Saïd Business School
University of Oxford
Park End Street
Dr Kate Roll is a political scientist interested in vulnerability, with a particular focus on the factors that enable people to gain greater social, political and economic security.
Her work asks questions such as: Who gets what after war and why? And who carries risk when corporations sell through the poor? Her multi-disciplinary work brings together politics, technology, business ethics, and development studies. Committed to grounded research, she has conducted in-depth field research in Timor-Leste, Indonesia, the Philippines, and Kenya.
Kate is currently an Assistant Professor in Innovation, Development and Purpose at the Institute for Innovation and Public Purpose, UCL. She engages in both research and policy work, as well as serves as the Head of Teaching and Admissions Tutor. Since joining in 2019, she has launched IIPP’s flagship Master of Public Administration (MPA) programme, supported the development of IIPP’s doctoral programme, and established the growing executive education programme. She also co-leads an initiative to bring the University of Toronto's Global Reach programme to UCL, and she serves as the Bartlett Faculty Lead for Public Policy at UCL.
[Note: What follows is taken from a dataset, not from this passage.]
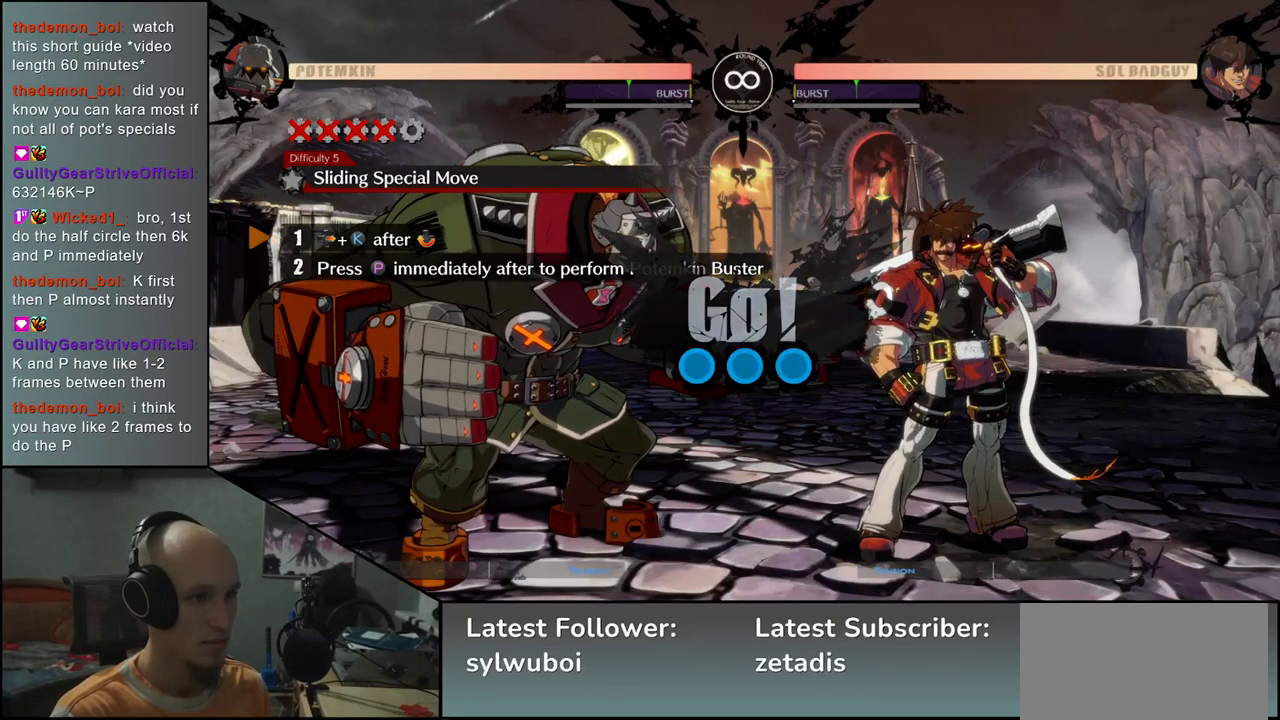
{"buttons": [], "left_stick": "left", "events": [[283, "L2", "down"], [283, "left_stick", "left"], [367, "R1", "down"], [367, "left_stick", "right"], [433, "L2", "up"], [450, "left_stick", "left"], [483, "R1", "up"]]}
Kate holds a DPhil in Politics (2015) and an MPhil in International Development Studies (2011; distinction) from the University of Oxford. Kate's doctoral fieldwork involved logging over 1,000 km on a motorbike, crisscrossing Timor-Leste to survey and interview over 220 registered former combatants – now one of the largest studies of its kind. Her BA from Brown University is in International Relations (2006; honours, Phi Beta Kappa), where her award-winning thesis focussed on how private military companies establish legitimacy.
Kate's research is broadly divided into three streams; while the research subjects are diverse, these areas of research share a focus on political economy and critical development studies. Across her work, Kate has been interested in themes of power, vulnerability and risk, whether in interactions between the state and ex-combatants or between a multi-national corporation and workers.
The first critically engages with private sector approaches to development, particularly ‘base of the pyramid’ route-to-market programmes. This work, which was conducted while she was a Senior Research Fellow at Saïd Business School, has involved field-work in Kenya, the Philippines, and Indonesia. In Kenya, this work uses innovative photo-elicitation interview techniques, which use photographs taken by interviewees to guide the conversations. As part of this second stream of work, she also co-leads a randomised control trial (RCT) experiment in partnership with colleagues at Oxford’s Centre for the Study of African Economies investigating the impact of greater risk-sharing in micro-finance contracts.
The second stream focuses on the sustainable development goals (SDGs). This work is interested in the politics of the SDGs and how they can be incorporated into policy. At IIPP, UCL, she led the BEAR project in the Biscay region of Spain, which worked closely with tax authorities to bring taxation and fiscal policies into greater alignment with the United Nation’s Sustainable Development Goals. She also is the founder and chair of the UK Sustainable Development Solutions Network, a network of universities supported by the United Nations.
The final stream concerns the economies of peace, with a focus on the politics of benefits programmes for former combatants. This was the basis of Kate's doctoral research. This has resulted in publications on the political economy of veterans’ pension programmes in Timor-Leste, as well as on the challenges of conducting field-based research in complex and post-conflict environments. This work challenges simplistic, security- or corruption-focused explanations of pensions programmes, instead viewing them as a means of reimagining conflict histories and distributing resources accordingly.
Kate co-convenes the MBA Innovation Strategy elective with Marc Ventresca, and lectures on the PhD programme and Custom Executive Education programmes. Her writing about teaching has been featured in The Guardian and Times Higher Education.
Kate's high-energy, interactive approach is informed by her early experience teaching undergraduates in Oxford’s distinctive tutorial style as a Lecturer in Empirical Politics for Somerville College and Lecturer in General Management, Lady Margaret Hall. Later, while a Senior Research Fellow at Saïd Business School, Kate developed a popular elective, Technology for Impact, through which students explored the promises and limitations of digital technologies to address some of the world’s most wicked problems.
Kate was nominated for the University of Oxford’s Most Outstanding Lecturer award in 2018, and, in 2020, she was nominated for the UCL Student Choice awards for both Active Student Partnership and Exceptional Feedback; she has been amongst the highest ranked lecturers at Saïd Business School. Kate is a Fellow of the Higher Education Academy.